■ Required work ■
Whenever a line carries the word "none", pull it out of the entries.

■ Data supplied ■

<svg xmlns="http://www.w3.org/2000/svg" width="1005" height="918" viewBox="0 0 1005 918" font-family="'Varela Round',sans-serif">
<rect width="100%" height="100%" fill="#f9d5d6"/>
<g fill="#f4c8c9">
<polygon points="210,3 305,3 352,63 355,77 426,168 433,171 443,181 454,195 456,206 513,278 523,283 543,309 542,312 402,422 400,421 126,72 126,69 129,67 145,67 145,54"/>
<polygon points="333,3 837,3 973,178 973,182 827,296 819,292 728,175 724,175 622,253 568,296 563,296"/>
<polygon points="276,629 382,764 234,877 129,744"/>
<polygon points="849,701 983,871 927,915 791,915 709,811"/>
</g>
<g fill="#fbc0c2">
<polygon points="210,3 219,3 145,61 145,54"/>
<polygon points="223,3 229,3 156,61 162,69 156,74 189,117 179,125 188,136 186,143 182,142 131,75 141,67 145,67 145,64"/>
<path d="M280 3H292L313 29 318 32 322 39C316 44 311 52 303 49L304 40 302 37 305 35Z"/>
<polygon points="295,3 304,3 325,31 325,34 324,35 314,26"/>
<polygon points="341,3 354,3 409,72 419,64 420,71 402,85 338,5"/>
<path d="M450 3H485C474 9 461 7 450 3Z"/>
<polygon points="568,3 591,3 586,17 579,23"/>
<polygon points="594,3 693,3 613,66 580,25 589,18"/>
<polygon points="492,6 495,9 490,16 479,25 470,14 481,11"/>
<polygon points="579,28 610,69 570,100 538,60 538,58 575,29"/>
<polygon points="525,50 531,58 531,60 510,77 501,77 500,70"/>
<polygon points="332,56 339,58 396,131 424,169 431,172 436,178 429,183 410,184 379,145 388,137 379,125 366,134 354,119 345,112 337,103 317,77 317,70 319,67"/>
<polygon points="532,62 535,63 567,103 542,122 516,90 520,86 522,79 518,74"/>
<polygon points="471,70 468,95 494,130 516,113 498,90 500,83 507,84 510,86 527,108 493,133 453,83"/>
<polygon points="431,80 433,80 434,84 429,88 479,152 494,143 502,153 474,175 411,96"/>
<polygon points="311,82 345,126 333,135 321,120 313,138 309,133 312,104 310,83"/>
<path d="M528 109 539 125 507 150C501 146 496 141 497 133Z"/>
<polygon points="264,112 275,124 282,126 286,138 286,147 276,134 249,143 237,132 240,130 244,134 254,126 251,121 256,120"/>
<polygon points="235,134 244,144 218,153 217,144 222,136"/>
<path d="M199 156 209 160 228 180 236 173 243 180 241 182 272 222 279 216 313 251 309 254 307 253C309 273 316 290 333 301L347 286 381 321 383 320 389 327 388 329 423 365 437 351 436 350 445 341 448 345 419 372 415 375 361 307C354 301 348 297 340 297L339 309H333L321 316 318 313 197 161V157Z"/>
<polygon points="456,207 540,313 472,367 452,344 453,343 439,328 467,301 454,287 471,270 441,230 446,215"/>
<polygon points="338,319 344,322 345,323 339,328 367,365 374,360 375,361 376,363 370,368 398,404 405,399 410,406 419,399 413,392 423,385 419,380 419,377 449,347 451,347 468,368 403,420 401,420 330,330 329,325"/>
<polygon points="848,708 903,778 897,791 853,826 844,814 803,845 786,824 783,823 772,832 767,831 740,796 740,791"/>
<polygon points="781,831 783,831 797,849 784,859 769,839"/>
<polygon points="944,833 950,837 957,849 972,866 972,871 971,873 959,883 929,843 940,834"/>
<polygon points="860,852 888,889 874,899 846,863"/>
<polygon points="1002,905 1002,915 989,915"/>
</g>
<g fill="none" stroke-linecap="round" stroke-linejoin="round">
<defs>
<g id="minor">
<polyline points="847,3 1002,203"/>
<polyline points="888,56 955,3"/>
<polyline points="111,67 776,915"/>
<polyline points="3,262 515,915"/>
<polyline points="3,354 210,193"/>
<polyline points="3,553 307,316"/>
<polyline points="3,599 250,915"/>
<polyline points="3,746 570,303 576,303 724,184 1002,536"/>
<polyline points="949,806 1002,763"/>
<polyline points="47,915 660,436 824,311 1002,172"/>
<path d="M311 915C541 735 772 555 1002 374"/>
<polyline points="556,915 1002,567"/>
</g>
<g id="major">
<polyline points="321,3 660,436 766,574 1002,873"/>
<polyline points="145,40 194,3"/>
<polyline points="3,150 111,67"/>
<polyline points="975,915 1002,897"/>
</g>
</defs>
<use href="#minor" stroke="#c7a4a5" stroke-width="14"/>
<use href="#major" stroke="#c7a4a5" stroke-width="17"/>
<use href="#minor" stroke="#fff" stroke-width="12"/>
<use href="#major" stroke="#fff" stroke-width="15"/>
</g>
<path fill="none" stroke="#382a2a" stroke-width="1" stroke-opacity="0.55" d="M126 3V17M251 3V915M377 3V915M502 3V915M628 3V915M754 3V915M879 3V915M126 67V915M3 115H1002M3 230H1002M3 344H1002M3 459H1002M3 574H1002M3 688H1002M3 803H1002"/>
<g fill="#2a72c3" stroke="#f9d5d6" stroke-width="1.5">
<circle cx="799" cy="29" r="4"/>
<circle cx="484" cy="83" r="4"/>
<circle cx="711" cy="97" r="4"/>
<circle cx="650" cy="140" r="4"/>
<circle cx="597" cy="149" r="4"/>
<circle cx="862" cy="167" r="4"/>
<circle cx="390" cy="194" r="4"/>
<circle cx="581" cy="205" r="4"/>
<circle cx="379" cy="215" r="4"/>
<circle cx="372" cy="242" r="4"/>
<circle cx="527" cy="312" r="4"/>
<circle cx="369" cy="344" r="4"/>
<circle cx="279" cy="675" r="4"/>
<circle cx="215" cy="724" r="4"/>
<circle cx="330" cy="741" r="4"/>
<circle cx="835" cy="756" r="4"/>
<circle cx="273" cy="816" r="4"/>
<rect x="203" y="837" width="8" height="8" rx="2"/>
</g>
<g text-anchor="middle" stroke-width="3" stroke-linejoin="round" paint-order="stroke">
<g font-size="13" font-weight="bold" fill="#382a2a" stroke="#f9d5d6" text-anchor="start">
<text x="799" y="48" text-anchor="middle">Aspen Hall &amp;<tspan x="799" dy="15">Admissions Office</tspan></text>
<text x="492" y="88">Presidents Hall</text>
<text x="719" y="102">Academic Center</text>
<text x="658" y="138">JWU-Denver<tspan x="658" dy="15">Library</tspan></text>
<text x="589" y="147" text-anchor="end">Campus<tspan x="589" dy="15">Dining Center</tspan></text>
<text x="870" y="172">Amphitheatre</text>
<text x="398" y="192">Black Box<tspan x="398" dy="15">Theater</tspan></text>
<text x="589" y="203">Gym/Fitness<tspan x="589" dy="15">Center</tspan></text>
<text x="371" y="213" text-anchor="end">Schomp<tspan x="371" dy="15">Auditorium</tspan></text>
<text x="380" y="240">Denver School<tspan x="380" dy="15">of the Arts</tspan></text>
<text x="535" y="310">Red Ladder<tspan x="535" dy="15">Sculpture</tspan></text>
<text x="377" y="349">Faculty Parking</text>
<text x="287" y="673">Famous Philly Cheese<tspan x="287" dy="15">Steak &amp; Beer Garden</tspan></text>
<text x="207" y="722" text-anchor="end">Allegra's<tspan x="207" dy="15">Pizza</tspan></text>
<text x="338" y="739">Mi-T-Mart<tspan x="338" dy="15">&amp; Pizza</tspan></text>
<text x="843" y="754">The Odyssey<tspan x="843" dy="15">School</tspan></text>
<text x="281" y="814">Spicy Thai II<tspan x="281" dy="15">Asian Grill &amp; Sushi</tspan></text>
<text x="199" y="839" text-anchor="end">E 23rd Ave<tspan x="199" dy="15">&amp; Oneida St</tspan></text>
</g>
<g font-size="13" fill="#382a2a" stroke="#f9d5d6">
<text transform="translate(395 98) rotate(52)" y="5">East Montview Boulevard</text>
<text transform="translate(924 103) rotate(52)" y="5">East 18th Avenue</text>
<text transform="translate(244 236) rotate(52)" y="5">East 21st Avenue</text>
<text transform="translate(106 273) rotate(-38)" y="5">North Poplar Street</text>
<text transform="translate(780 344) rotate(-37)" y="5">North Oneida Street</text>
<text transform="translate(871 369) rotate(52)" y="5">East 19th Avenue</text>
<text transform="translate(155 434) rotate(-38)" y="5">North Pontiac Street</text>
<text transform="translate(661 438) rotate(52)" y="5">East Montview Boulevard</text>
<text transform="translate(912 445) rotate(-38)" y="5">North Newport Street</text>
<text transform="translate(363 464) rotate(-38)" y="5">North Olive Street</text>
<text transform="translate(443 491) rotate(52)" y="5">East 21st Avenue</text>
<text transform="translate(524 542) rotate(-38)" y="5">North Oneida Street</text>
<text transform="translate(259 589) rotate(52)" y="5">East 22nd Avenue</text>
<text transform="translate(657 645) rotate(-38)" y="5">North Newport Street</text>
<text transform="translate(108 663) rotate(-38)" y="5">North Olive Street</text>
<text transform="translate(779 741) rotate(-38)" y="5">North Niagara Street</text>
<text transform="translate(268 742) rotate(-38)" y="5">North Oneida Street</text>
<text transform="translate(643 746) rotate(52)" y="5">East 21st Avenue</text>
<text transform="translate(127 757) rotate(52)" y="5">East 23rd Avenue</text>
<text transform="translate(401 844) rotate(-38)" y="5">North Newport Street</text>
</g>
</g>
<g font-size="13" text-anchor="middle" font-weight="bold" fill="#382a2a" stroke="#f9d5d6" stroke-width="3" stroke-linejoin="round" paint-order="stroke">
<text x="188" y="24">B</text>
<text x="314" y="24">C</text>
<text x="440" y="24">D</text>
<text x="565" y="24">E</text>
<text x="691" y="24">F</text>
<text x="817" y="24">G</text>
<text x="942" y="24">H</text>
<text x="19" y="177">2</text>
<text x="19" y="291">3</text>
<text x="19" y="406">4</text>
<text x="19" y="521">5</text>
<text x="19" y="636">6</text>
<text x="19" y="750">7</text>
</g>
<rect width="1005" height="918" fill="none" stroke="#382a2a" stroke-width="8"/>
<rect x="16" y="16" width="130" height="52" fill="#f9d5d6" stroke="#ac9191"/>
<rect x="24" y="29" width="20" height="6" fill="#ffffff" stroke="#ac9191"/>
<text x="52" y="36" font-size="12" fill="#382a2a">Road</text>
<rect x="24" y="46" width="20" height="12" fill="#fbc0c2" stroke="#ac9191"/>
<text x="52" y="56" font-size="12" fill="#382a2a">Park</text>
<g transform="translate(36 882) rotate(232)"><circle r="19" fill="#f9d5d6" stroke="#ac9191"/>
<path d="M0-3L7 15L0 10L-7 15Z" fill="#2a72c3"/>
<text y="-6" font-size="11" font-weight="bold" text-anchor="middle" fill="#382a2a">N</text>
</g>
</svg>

■ Answer box ■
<g fill="none" stroke-linecap="round" stroke-linejoin="round">
<path fill="none" stroke="#382a2a" stroke-width="1" stroke-opacity="0.55" d="M126 3V17M251 3V915M377 3V915M502 3V915M628 3V915M754 3V915M879 3V915M126 67V915M3 115H1002M3 230H1002M3 344H1002M3 459H1002M3 574H1002M3 688H1002M3 803H1002"/>
<rect width="1005" height="918" fill="none" stroke="#382a2a" stroke-width="8"/>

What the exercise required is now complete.